For instance, I'm using an upload/resize/save image upload script. The first operation of the script is to copy and save the resized image, which I use a date function to assign a unique name to. Then the script processses the save and saves the whole upload, and assigns it a name. At the end of the script ($thumb and $full are the variables), I need to insert into a MySQL database, the filenames I used when i saved the uploads.
Problem is, sometimes on large images it takes more than a second (or during the process, the seconds change) resulting in a different filename being put into the database than is what the file is actually saved under.
Is this just not a good idea to use this method of naming?
AFAIK it's a great way to name the files, although I would check file_exists() and maybe tack on a random number.
You need to store that filename in a variable and reference it again later, instead of relying on the algorithm each time. This could be stored in the user $_SESSION, a cookie, a GET variable, etc between pageloads.
Hope that helps
Just want add that php has a function to create identifiers: uniqid. You can also prefix the identifier with a string (date maybe?).
Always validate your user's input, and the server headers!
I would recommend storing the file name in the session (as per AI). If you store it in one of the other variables, it is more likely for the end user to be able to attack the system through it. MD5 of user concatenated with rand() would be a nice way to get a long list of unique values. Just using rand() would probably have a higher percentage of conflicts.
I am not sure about the process that you are following for uploading files, but another way to handle file uploads is with PHP's built in handlers. You can upload the file and then use the "secure" methods for pulling uploaded files out of the temporary space. (the temporary space in this instance can be safely located outside of the open base dir directive to prevent tampering). is_uploaded_file() and move_uploaded_file() from: http://php.net/manual/en/features.file-upload.post-method.php example 2 might handle the problem you are encountering.

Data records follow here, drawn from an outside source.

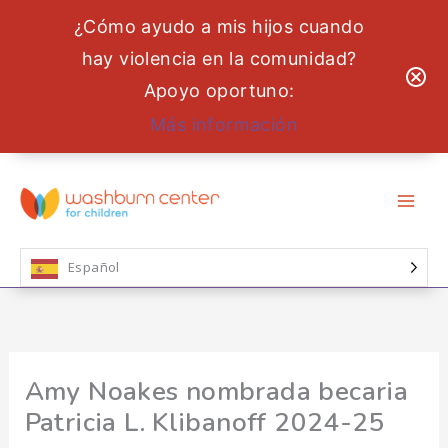
¿Cómo ayudo a mis hijos cuando
hay violencia en la comunidad?
Apoyo oportuno:
Más información
Ir
al
contenido
Español
Amy Noakes nombrada becaria
Patricia L. Klibanoff 2024-25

Definitely check for an existing file in that location if you are choosing a filename on the fly. If user input is allowed in any way shape or form, validate and filter the argument to make sure it is safe. Also, if the storage folder is web accessible, make sure you munge the name and probably the extension as well. You do not want someone to be able to upload code and then be able to execute it. That officially leads to BAD activities.
I just discovered that PHP has a built-in function for this, called tempnam. It even avoids race conditions. See http://php.net/manual/en/function.tempnam.php.
Why not to use
$filename = md5(rand());
This will be pretty much unique in every case. And if you find that $filename already exists you can just call it again.
Not a good idea using ID dependent on time – if you upload two images at the same time, the later one can overwrite the earlier. You should look at function such as uniqid(). However, if this upload/resize/save script is meant to be "single-user", then this is not such a big problem.
To the problem itself. If I were you, I would just save the computed filename to some variable a use the variable from that point. Computing already computed is waste of time. And when uploading some really big images, or more images at once, script can take even 20 seconds. You cannot depend on fact that you'll make everything you want in one second.